As I understand the similaritytodata operator compares everything with everything but i would like to compare the first item to the rest.

Which other Operator can i use ?

THank you very much for your Help!

Andrew2

Hello

You could use the "cross distances" operator. It takes two example sets. The first would be the single item, the second would be examples to match against it. The result would be the distances between the single example and all the others.

regards

Andrew

roberto_r_herma

Hi, I found this entry because I faced the same issue.
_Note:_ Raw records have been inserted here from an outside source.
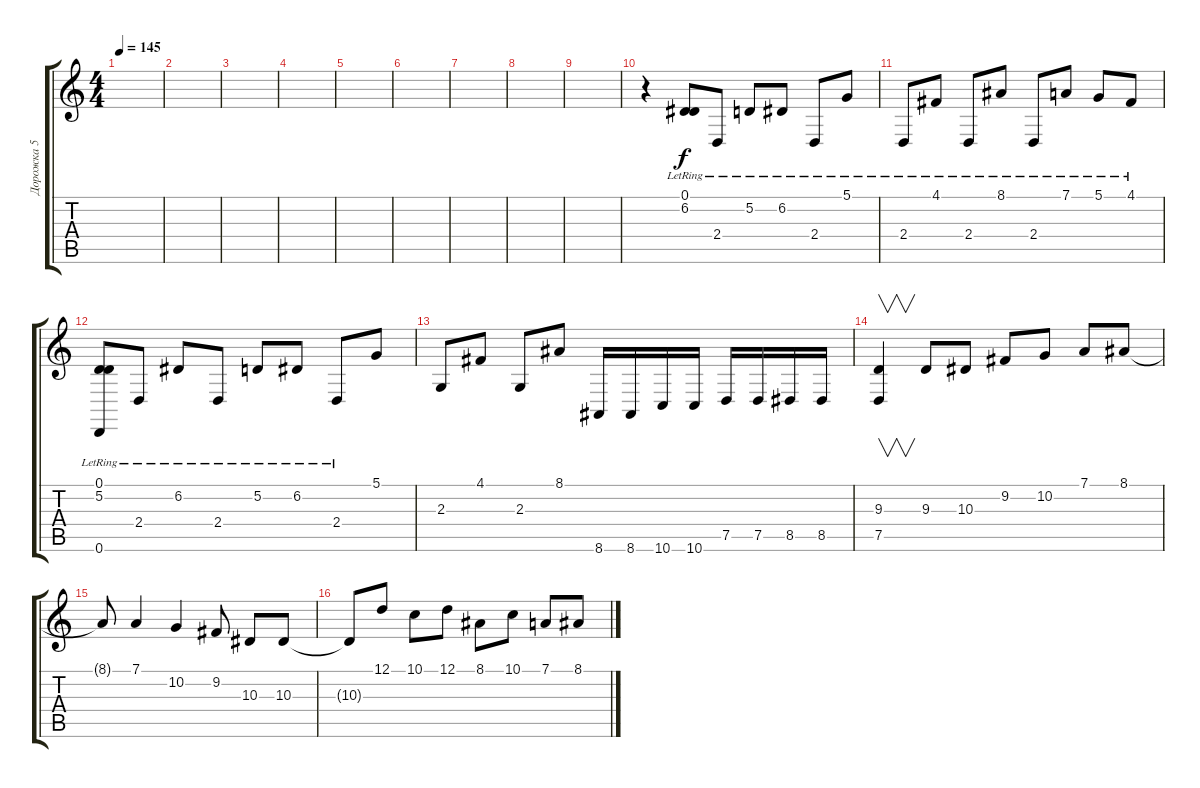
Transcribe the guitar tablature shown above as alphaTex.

\track ("Дорожка 5" "Дорожка 5") {instrument sitar}
\staff {score tabs}
\tuning (D4 A3 F3 C3 G2 D2) {hide}
\ts (4 4)
\tempo 145
\clef g2
\ks c
|
|
|
|
|
|
|
|
|
r.4 (0.1{lr} 6.2{lr}).8 2.4{lr}.8 5.2{lr}.8 6.2{lr}.8 2.4{lr}.8 5.1{lr}.8 |
2.4{lr}.8 4.1{lr}.8 2.4{lr}.8 8.1{lr}.8 2.4{lr}.8 7.1{lr}.8 5.1{lr}.8 4.1{lr}.8 |
(0.1{lr} 5.2{lr} 0.6{lr}).8 2.4{lr}.8 6.2{lr}.8 2.4{lr}.8 5.2{lr}.8 6.2{lr}.8 2.4{lr}.8 5.1.8 |
2.3.8 4.1.8 2.3.8 8.1.8 8.6.16{instrument overdrivenguitar} 8.6.16 10.6.16 10.6.16 7.5.16 7.5.16 8.5.16 8.5.16 |
(9.3 7.5).4{v} 9.3.8 10.3.8 9.2.8 10.2.8 7.1.8 8.1.8 |
8.1{t}.8 7.1.4 10.2.4 9.2.8 10.3.8 10.3.8 |
10.3{t}.8 12.1.8 10.1.8 12.1.8 8.1.8 10.1.8 7.1.8 8.1.8
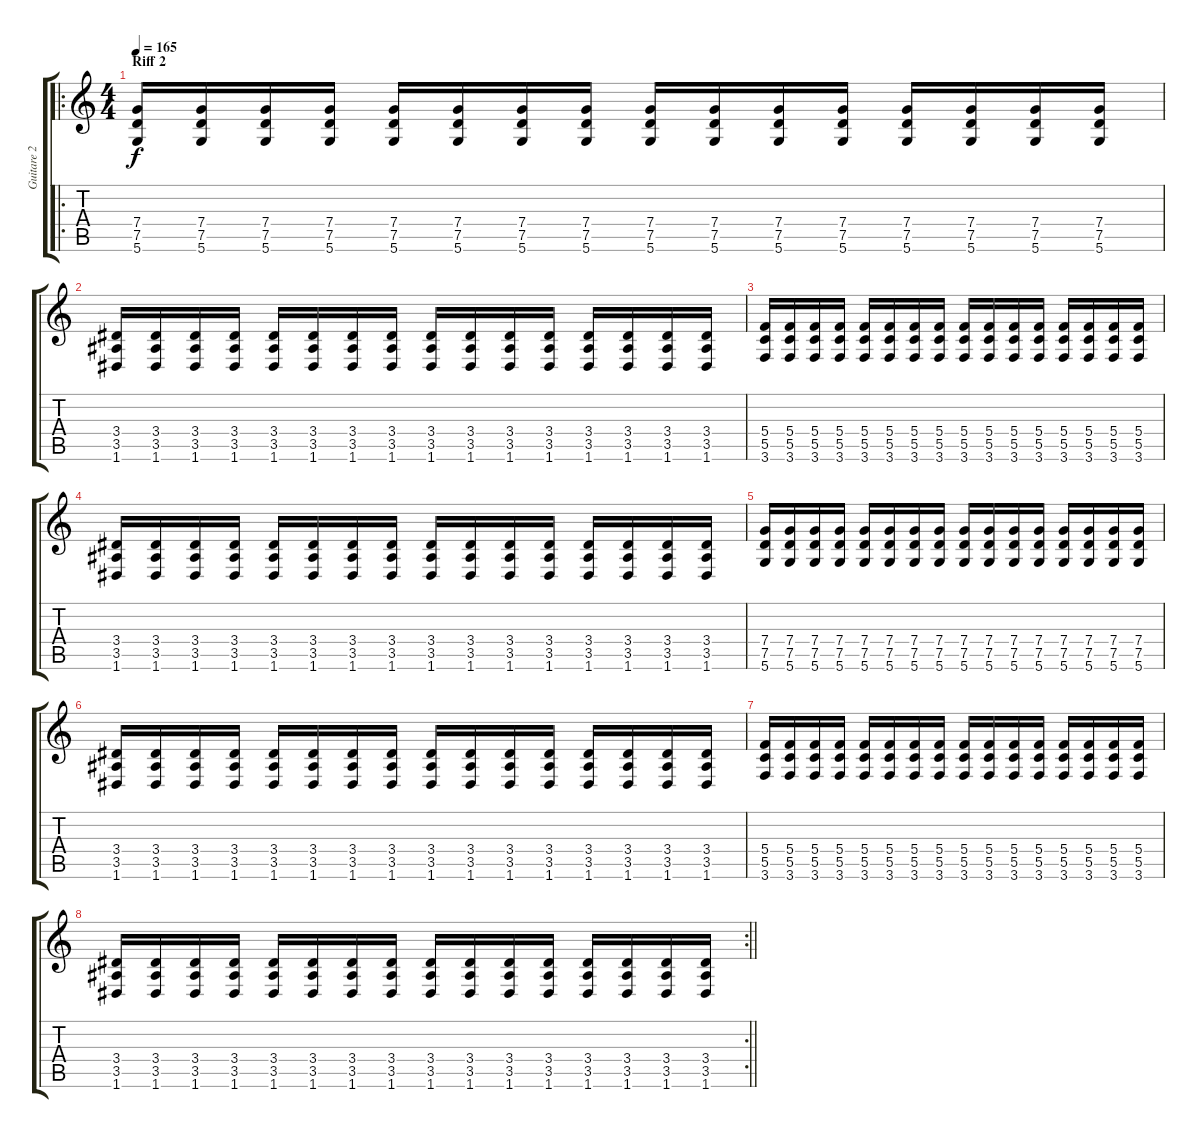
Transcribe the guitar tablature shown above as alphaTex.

\track ("Guitare 2" "Guitare 2") {instrument distortionguitar}
\staff {score tabs}
\tuning (D4 A3 F3 C3 G2 D2) {hide}
\ro
\ts (4 4)
\section ("" "Riff 2")
\tempo 165
\clef g2
\ks c
(7.4 7.5 5.6).16{dy f} (7.4 7.5 5.6).16 (7.4 7.5 5.6).16 (7.4 7.5 5.6).16 (7.4 7.5 5.6).16 (7.4 7.5 5.6).16 (7.4 7.5 5.6).16 (7.4 7.5 5.6).16 (7.4 7.5 5.6).16 (7.4 7.5 5.6).16 (7.4 7.5 5.6).16 (7.4 7.5 5.6).16 (7.4 7.5 5.6).16 (7.4 7.5 5.6).16 (7.4 7.5 5.6).16 (7.4 7.5 5.6).16 |
(3.4 3.5 1.6).16 (3.4 3.5 1.6).16 (3.4 3.5 1.6).16 (3.4 3.5 1.6).16 (3.4 3.5 1.6).16 (3.4 3.5 1.6).16 (3.4 3.5 1.6).16 (3.4 3.5 1.6).16 (3.4 3.5 1.6).16 (3.4 3.5 1.6).16 (3.4 3.5 1.6).16 (3.4 3.5 1.6).16 (3.4 3.5 1.6).16 (3.4 3.5 1.6).16 (3.4 3.5 1.6).16 (3.4 3.5 1.6).16 |
(5.4 5.5 3.6).16 (5.4 5.5 3.6).16 (5.4 5.5 3.6).16 (5.4 5.5 3.6).16 (5.4 5.5 3.6).16 (5.4 5.5 3.6).16 (5.4 5.5 3.6).16 (5.4 5.5 3.6).16 (5.4 5.5 3.6).16 (5.4 5.5 3.6).16 (5.4 5.5 3.6).16 (5.4 5.5 3.6).16 (5.4 5.5 3.6).16 (5.4 5.5 3.6).16 (5.4 5.5 3.6).16 (5.4 5.5 3.6).16 |
(3.4 3.5 1.6).16 (3.4 3.5 1.6).16 (3.4 3.5 1.6).16 (3.4 3.5 1.6).16 (3.4 3.5 1.6).16 (3.4 3.5 1.6).16 (3.4 3.5 1.6).16 (3.4 3.5 1.6).16 (3.4 3.5 1.6).16 (3.4 3.5 1.6).16 (3.4 3.5 1.6).16 (3.4 3.5 1.6).16 (3.4 3.5 1.6).16 (3.4 3.5 1.6).16 (3.4 3.5 1.6).16 (3.4 3.5 1.6).16 |
(7.4 7.5 5.6).16 (7.4 7.5 5.6).16 (7.4 7.5 5.6).16 (7.4 7.5 5.6).16 (7.4 7.5 5.6).16 (7.4 7.5 5.6).16 (7.4 7.5 5.6).16 (7.4 7.5 5.6).16 (7.4 7.5 5.6).16 (7.4 7.5 5.6).16 (7.4 7.5 5.6).16 (7.4 7.5 5.6).16 (7.4 7.5 5.6).16 (7.4 7.5 5.6).16 (7.4 7.5 5.6).16 (7.4 7.5 5.6).16 |
(3.4 3.5 1.6).16 (3.4 3.5 1.6).16 (3.4 3.5 1.6).16 (3.4 3.5 1.6).16 (3.4 3.5 1.6).16 (3.4 3.5 1.6).16 (3.4 3.5 1.6).16 (3.4 3.5 1.6).16 (3.4 3.5 1.6).16 (3.4 3.5 1.6).16 (3.4 3.5 1.6).16 (3.4 3.5 1.6).16 (3.4 3.5 1.6).16 (3.4 3.5 1.6).16 (3.4 3.5 1.6).16 (3.4 3.5 1.6).16 |
(5.4 5.5 3.6).16 (5.4 5.5 3.6).16 (5.4 5.5 3.6).16 (5.4 5.5 3.6).16 (5.4 5.5 3.6).16 (5.4 5.5 3.6).16 (5.4 5.5 3.6).16 (5.4 5.5 3.6).16 (5.4 5.5 3.6).16 (5.4 5.5 3.6).16 (5.4 5.5 3.6).16 (5.4 5.5 3.6).16 (5.4 5.5 3.6).16 (5.4 5.5 3.6).16 (5.4 5.5 3.6).16 (5.4 5.5 3.6).16 |
\rc 2
\barLineRight lightlight
(3.4 3.5 1.6).16 (3.4 3.5 1.6).16 (3.4 3.5 1.6).16 (3.4 3.5 1.6).16 (3.4 3.5 1.6).16 (3.4 3.5 1.6).16 (3.4 3.5 1.6).16 (3.4 3.5 1.6).16 (3.4 3.5 1.6).16 (3.4 3.5 1.6).16 (3.4 3.5 1.6).16 (3.4 3.5 1.6).16 (3.4 3.5 1.6).16 (3.4 3.5 1.6).16 (3.4 3.5 1.6).16 (3.4 3.5 1.6).16
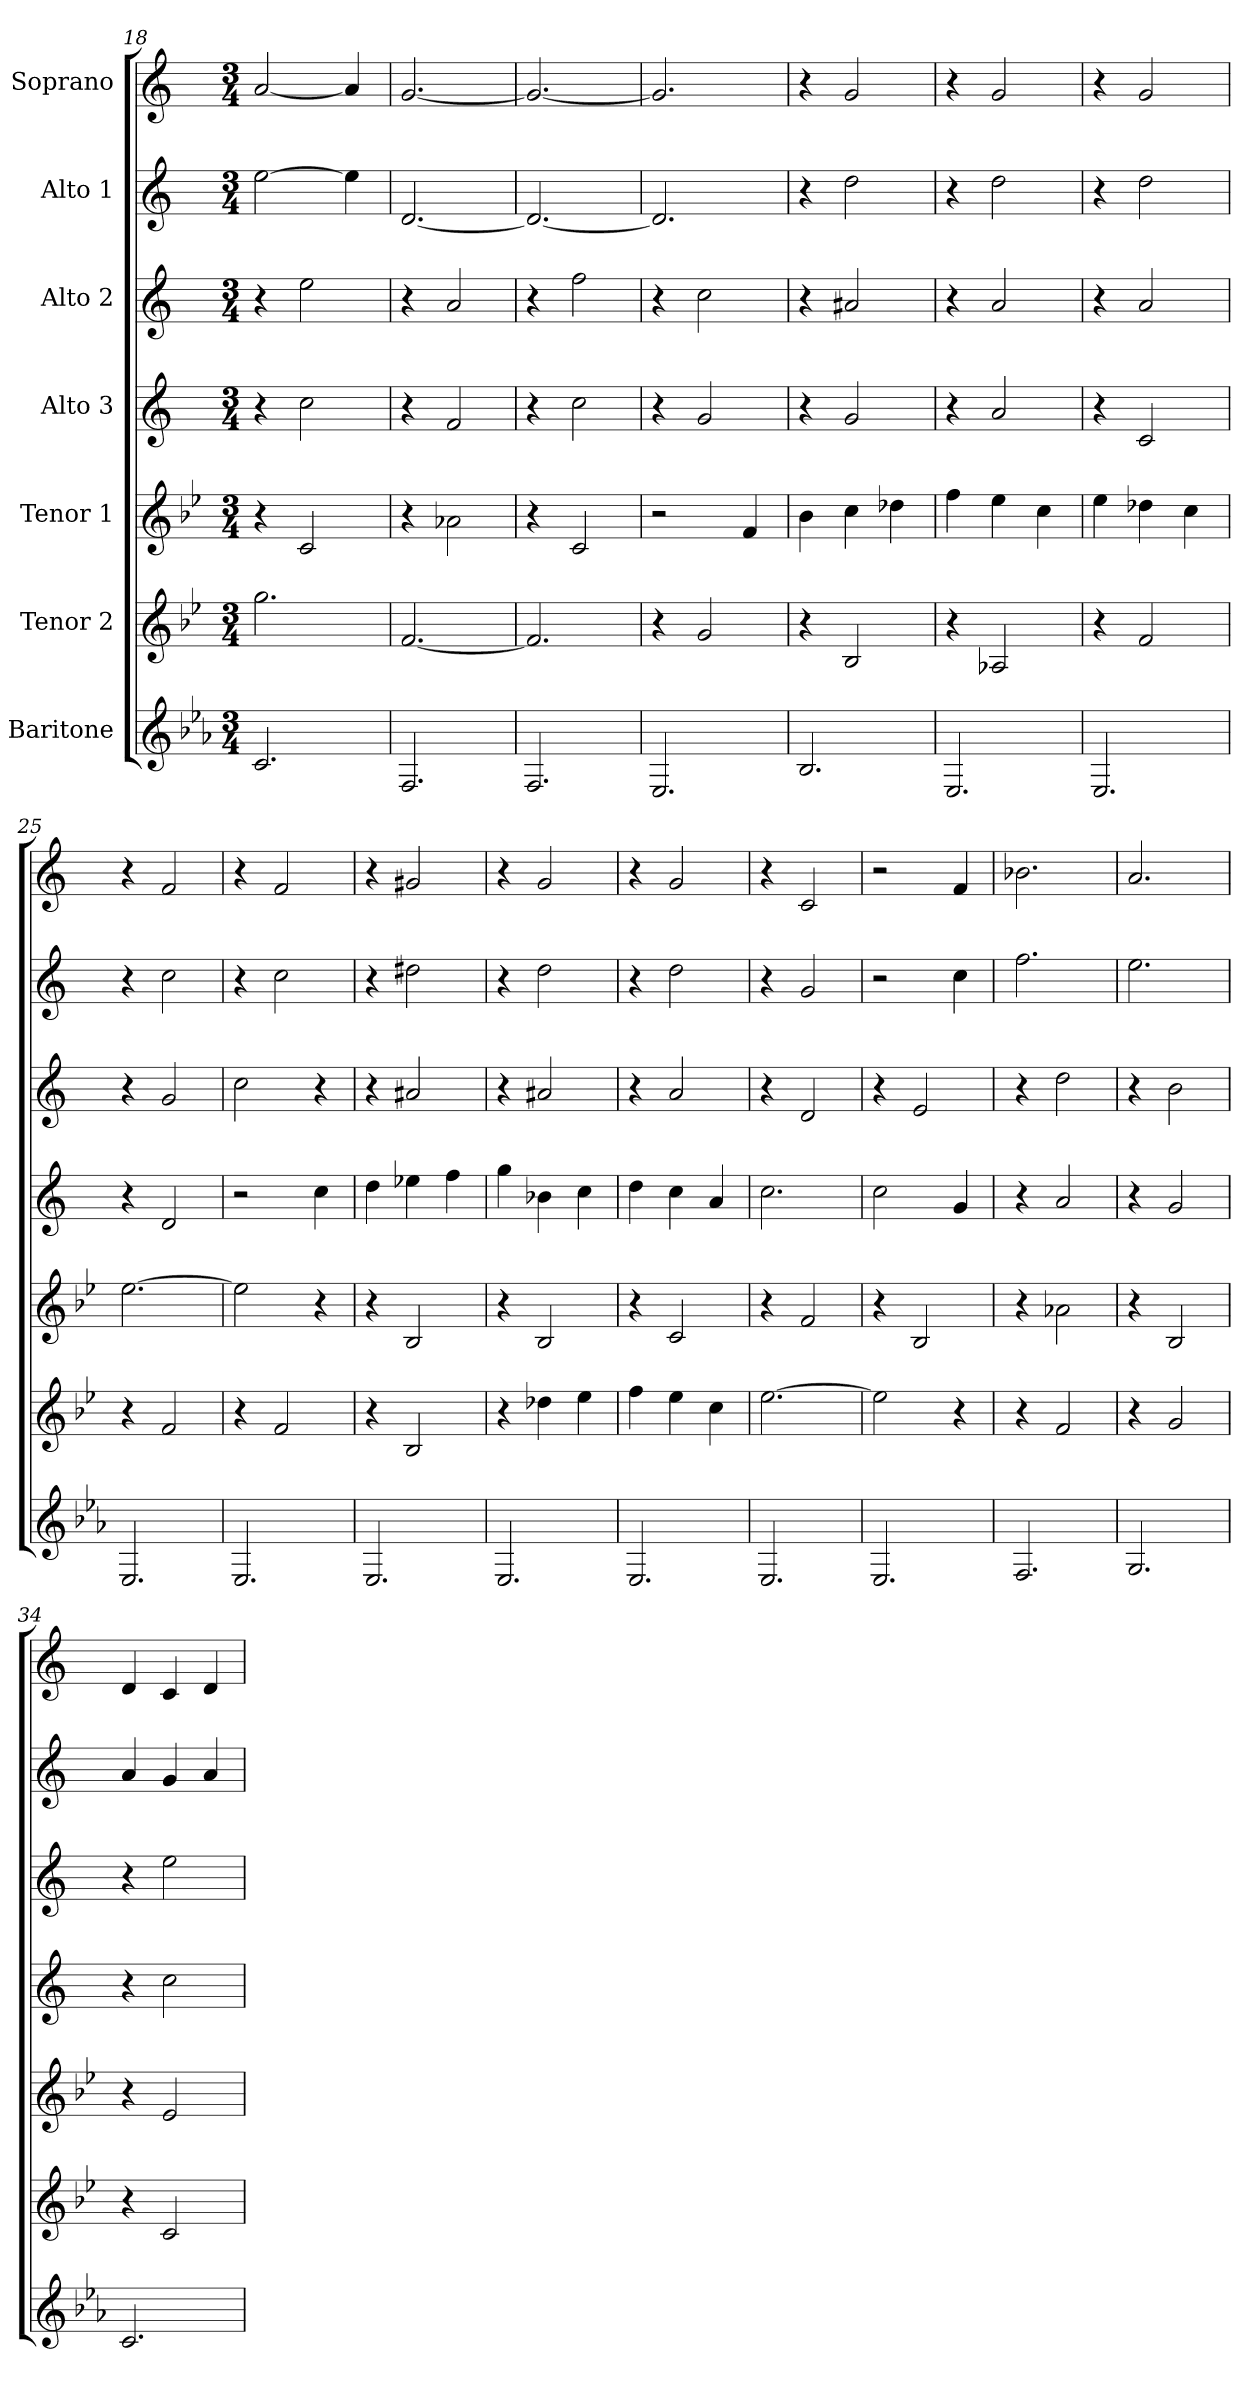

It takes forever to get the output of cosine similiarity analysis out of 4100 documents. I followed some of the suggestions above and my flow is:

Read CSV--> Process documents from Data-->Data to similarity--> Similarity to Data--> Write Excel

After 24 hours it is still in the "Similarity to Data" process.

Any one has an idea how much time this will take? My PC characteristics are as follow:

Windows 10 entreprise Version 1607, 64 bit

Processor Intel Core i5-4310U

CPU 2,60 GHZ

RAM (8GB)

Thanks for any tip

sgenzer

Hello @roberto_r_herma - so process time varies a lot depending on many factors including your machine, the size and scope of the documents, etc... One thing that I can definitely tell you is that RapidMiner loves RAM and multiple core processors. FWIW, I just upgraded to 64GB of RAM with my 6-core Intel Xeon E5 to keep things humming along.

If I were you, I'd use the Sample operator and grab a small sample of your documents first. Benchmark the sample and then gently increase so you can get a sense if the full 4100 docs is going to take 2 days or 2 years.

Scott

roberto_r_herma

Thanks for the tip!